En outre, il est vérifiable que les contrats jeunes majeurs fonctionnent. En effet, si les statistiques ministérielles indiquent que 70 % des jeunes sortant de l’ASE, à l’échelle nationale, n’ont aucun diplôme, ce chiffre tombe à 47% en Haute-Garonne, signifiant ainsi que 53% des jeunes sont sortis de l’ASE en obtenant un diplôme ou une qualification.

Ce chiffre est issu d’une étude sur la situation des jeunes majeurs à leur sortie de l’ASE en 2019 sur le territoire haut-garonnais, menée par l’Observatoire Départemental de la Protection de l’Enfance de Haute-Garonne.

Cette étude montre également que sur les 132 jeunes majeurs sortis de l’ASE (dont 111 étaient des ex-MNA) :

– 74,2 % avaient une solution d’hébergement à leur sortie

– 80,2 % ont accédé à une formation pendant la durée de leur contrat jeune majeur et s’y sont tenus

– 58 % ont accédé à un emploi à leur sortie du dispositif.

La politique publique que porte notre collectivité et visant au maintien de l’accompagnement des jeunes majeurs porte donc ses fruits. Et c’est dans ce même esprit d’accompagnement que notre Assemblée a voté le 16 avril 2019 un rapport portant sur une nouvelle ambition pour les jeunesses haut-garonnaises qui soutient notamment le droit à l’expérimentation des jeunes et aussi le droit à l’erreur. En regard, la proposition de loi BOURGUIGNON pourrait même aller plus loin dans son caractère novateur et donner aux jeunes qui souhaiteraient sortir de l’ASE un droit au retour, laissant ainsi une porte ouverte à l’expérimentation.

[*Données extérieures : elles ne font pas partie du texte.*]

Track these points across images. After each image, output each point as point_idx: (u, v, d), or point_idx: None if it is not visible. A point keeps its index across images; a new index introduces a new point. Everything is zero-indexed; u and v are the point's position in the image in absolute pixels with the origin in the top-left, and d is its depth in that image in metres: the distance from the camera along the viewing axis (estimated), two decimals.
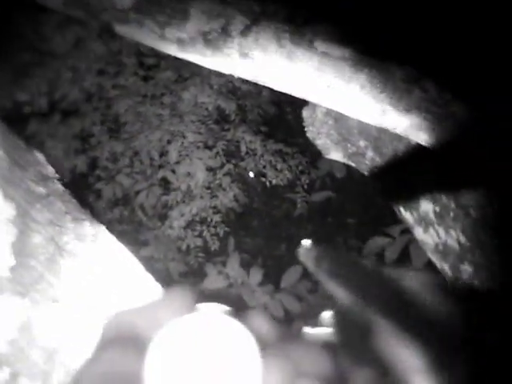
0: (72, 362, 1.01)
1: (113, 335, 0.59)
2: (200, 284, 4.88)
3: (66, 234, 1.12)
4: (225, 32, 1.85)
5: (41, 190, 1.15)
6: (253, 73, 1.93)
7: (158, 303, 0.62)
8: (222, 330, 0.56)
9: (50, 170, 1.25)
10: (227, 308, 0.62)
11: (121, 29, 2.01)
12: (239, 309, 0.61)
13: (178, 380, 0.53)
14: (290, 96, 2.02)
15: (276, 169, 5.14)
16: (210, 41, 1.88)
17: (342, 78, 1.84)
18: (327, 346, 0.60)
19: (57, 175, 1.24)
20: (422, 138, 1.93)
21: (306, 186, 5.26)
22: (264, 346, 0.56)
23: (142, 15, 1.92)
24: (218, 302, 0.62)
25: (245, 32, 1.83)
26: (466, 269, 2.18)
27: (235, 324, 0.57)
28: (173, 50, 2.01)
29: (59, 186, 1.21)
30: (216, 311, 0.59)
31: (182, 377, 0.53)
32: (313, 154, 4.92)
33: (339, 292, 0.66)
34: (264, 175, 5.21)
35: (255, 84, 2.02)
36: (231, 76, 2.03)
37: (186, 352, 0.54)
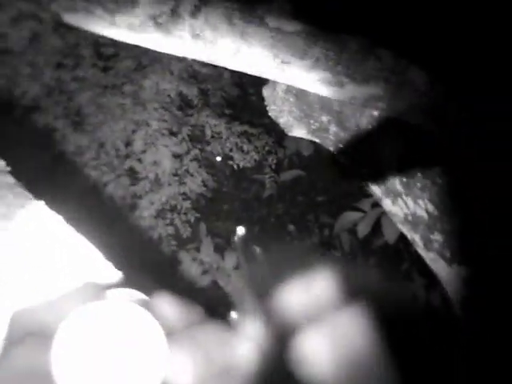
0: None
1: (19, 331, 0.57)
2: (175, 272, 4.88)
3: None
4: (174, 14, 1.83)
5: None
6: (206, 54, 1.92)
7: (65, 295, 0.60)
8: (127, 318, 0.55)
9: (1, 164, 1.23)
10: (138, 293, 0.60)
11: (71, 19, 1.98)
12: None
13: (83, 370, 0.52)
14: (253, 76, 2.01)
15: (243, 151, 5.13)
16: (160, 24, 1.86)
17: (297, 53, 1.83)
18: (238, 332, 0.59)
19: (7, 168, 1.22)
20: (382, 107, 1.93)
21: (273, 166, 5.26)
22: (171, 332, 0.55)
23: (91, 3, 1.90)
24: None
25: (195, 13, 1.81)
26: (437, 238, 2.18)
27: (140, 311, 0.55)
28: (125, 37, 1.98)
29: (10, 179, 1.19)
30: (122, 298, 0.58)
31: (87, 366, 0.52)
32: (278, 134, 4.91)
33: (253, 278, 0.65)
34: (231, 158, 5.19)
35: (216, 67, 2.01)
36: (191, 60, 2.02)
37: (90, 341, 0.53)
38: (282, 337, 0.55)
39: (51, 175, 4.91)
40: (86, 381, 0.52)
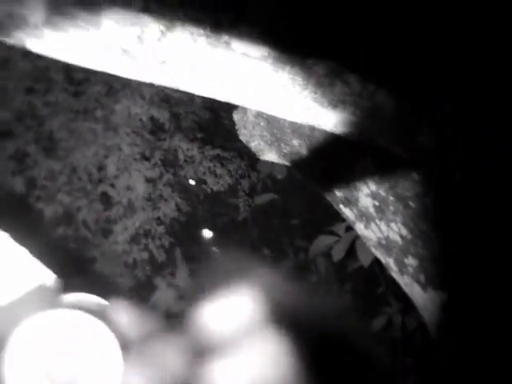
0: None
1: None
2: (150, 298, 4.85)
3: None
4: (140, 40, 1.81)
5: None
6: (173, 80, 1.90)
7: (18, 301, 0.58)
8: (80, 326, 0.53)
9: None
10: (95, 298, 0.58)
11: (36, 47, 1.95)
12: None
13: (36, 379, 0.51)
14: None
15: (216, 175, 5.14)
16: (126, 51, 1.84)
17: (264, 79, 1.82)
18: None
19: None
20: (352, 132, 1.91)
21: (247, 190, 5.28)
22: (127, 341, 0.54)
23: (55, 30, 1.87)
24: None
25: (160, 39, 1.80)
26: (411, 262, 2.17)
27: (94, 320, 0.54)
28: (91, 64, 1.96)
29: None
30: (78, 304, 0.56)
31: (40, 376, 0.51)
32: (251, 158, 4.91)
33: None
34: (205, 182, 5.20)
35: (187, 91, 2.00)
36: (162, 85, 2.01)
37: (42, 351, 0.52)
38: (198, 354, 0.53)
39: (23, 201, 4.88)
40: None
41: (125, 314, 0.56)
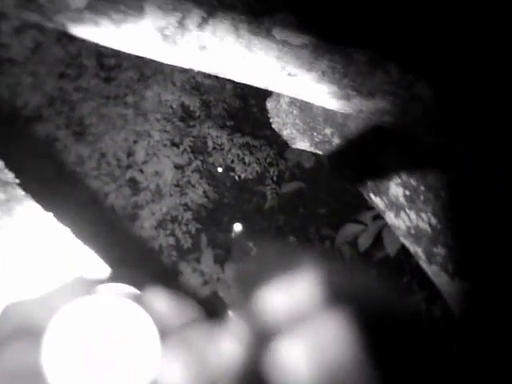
0: None
1: (9, 327, 0.56)
2: (175, 283, 4.87)
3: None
4: (182, 26, 1.82)
5: (0, 195, 1.13)
6: (213, 66, 1.91)
7: (56, 290, 0.59)
8: (118, 313, 0.53)
9: (10, 176, 1.23)
10: (130, 288, 0.59)
11: (77, 30, 1.98)
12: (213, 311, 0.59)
13: (73, 366, 0.51)
14: (255, 88, 2.01)
15: (244, 162, 5.15)
16: (167, 36, 1.85)
17: (303, 66, 1.83)
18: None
19: (17, 180, 1.22)
20: (388, 121, 1.92)
21: (275, 178, 5.27)
22: (164, 328, 0.54)
23: (97, 14, 1.89)
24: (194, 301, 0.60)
25: (202, 25, 1.81)
26: (440, 252, 2.18)
27: (132, 305, 0.54)
28: (130, 48, 1.98)
29: (19, 191, 1.19)
30: (114, 293, 0.57)
31: (78, 363, 0.51)
32: (280, 146, 4.93)
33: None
34: (232, 169, 5.20)
35: (218, 78, 2.02)
36: (194, 72, 2.02)
37: (81, 337, 0.52)
38: (261, 339, 0.53)
39: (53, 186, 4.90)
40: (76, 377, 0.51)
41: (162, 299, 0.57)
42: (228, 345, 0.54)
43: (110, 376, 0.51)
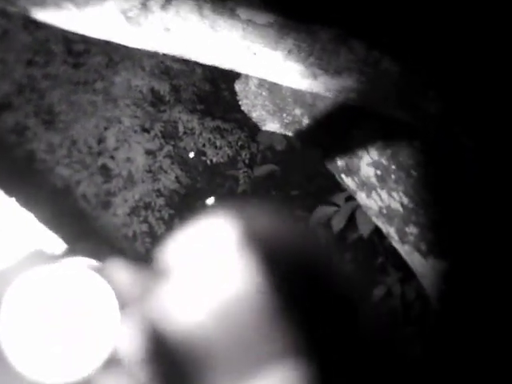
0: None
1: None
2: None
3: None
4: (145, 7, 1.81)
5: None
6: (178, 47, 1.90)
7: (15, 263, 0.59)
8: (77, 282, 0.54)
9: None
10: (91, 260, 0.59)
11: (40, 15, 1.95)
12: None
13: (31, 335, 0.51)
14: (225, 72, 2.00)
15: (216, 146, 5.13)
16: (131, 18, 1.84)
17: (269, 45, 1.82)
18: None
19: None
20: (356, 99, 1.92)
21: (247, 162, 5.26)
22: (124, 298, 0.55)
23: None
24: None
25: (165, 6, 1.80)
26: (412, 231, 2.18)
27: (92, 276, 0.55)
28: (94, 32, 1.96)
29: None
30: (75, 264, 0.57)
31: (36, 332, 0.52)
32: (251, 129, 4.91)
33: None
34: (204, 154, 5.18)
35: (188, 62, 2.00)
36: (163, 56, 2.01)
37: (39, 306, 0.52)
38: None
39: (24, 175, 4.87)
40: (34, 346, 0.51)
41: (121, 272, 0.58)
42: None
43: (68, 345, 0.52)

Enfin, si les contrats jeunes majeurs étaient supprimés, qu’en serait-il, d’un point de vue budgétaire pour les Conseils départementaux qui souhaiteraient poursuivre ce dispositif par une politique volontariste locale ? Car le coût des contrats jeunes majeurs pour notre collectivité s’élève en 2018 à 23 011 061,29 € quand l’Etat propose d’allouer annuellement au Conseil départemental 243 000 € pour participer à l’accompagnement des jeunes majeurs, dans le cadre de la stratégie de prévention et de lutte contre la pauvreté dont la Haute-Garonne est territoire démonstrateur.

Pour toutes ces raisons, le Conseil départemental de la Haute-Garonne se prononce contre la création d’un « contrat d’accès à l’autonomie » tel que défini dans la proposition de la loi BOURGUIGNON et demande le maintien et la généralisation des contrats jeunes majeurs.